A series of benz[f]indole-4,9-diones, based on the antitumor activity of 1,4-naphthoquinone, were synthesized and evaluated for their cytotoxic activity in cultured human cancer cell lines A549 (lung cancer), Col2 (colon cancer), and SNU-638 (stomach cancer), and also for the inhibition of human DNA topoisomerases I and II activity in vitro. Several compounds including 2-amino-3-ethoxycarbonyl-N-methyl-benz[f]indole-4,9-dione showed a potential cytotoxic activity judged by IC50<20.0 microg/ml in the panel of cancer cell lines. Especially, 2-hydroxy-3-ethoxycarbonyl-N-(3,4-dimethylphenyl)-benz[f]indole-4,9-dione had potential selective cytotoxicity against lung cancer cells (IC50=0.4 microg/ml)) compared to colon (IC50>20.0 microg/ml) and stomach (IC50>20.0 microg/ml) cancer cells. To further investigate the cytotoxic mechanism, the effects of test compounds on DNA topoisomerase I and II activities were used. In a topoisomerase I-mediated relaxation assay using human placenta DNA topoisomerase I and supercoiled pHOTI plasmid DNA, 2-amino-3-ethoxycarbonyl-N-(4-fluorophenyl)-benz[f]indole-4,9-dione had the most potent inhibitory activity among the compounds tested.
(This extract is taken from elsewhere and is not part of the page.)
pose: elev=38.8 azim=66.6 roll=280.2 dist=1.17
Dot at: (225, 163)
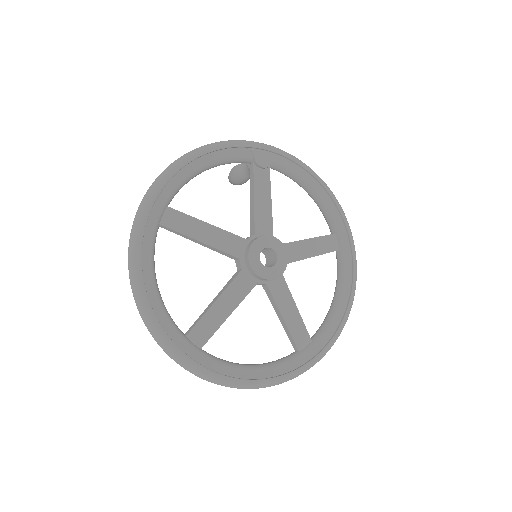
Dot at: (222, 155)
However, most of the compounds showed only weak inhibition of the DNA topoisomerase II-mediated KDNA (Kinetoplast DNA) decatenation assay, except for 2-amino-3-ethoxycarbonyl-N-(4-methylphenyl)-benz[f]indole-4,9-dione and 2-amino-3-ethoxycarbonyl-N-(2-bromoehtyl)-benz[f]indole-4,9-dione with a moderate inhibitory activity. These results suggest that several active compounds had relatively selective inhibitory activity against toposiomearse I compared to toposiomerase II. No obvious correlation was observed between the cytotoxicity of the individual compound and the inhibitory activity of DNA relaxation and decatenation by topoisomerase I and II, respectively, in vitro.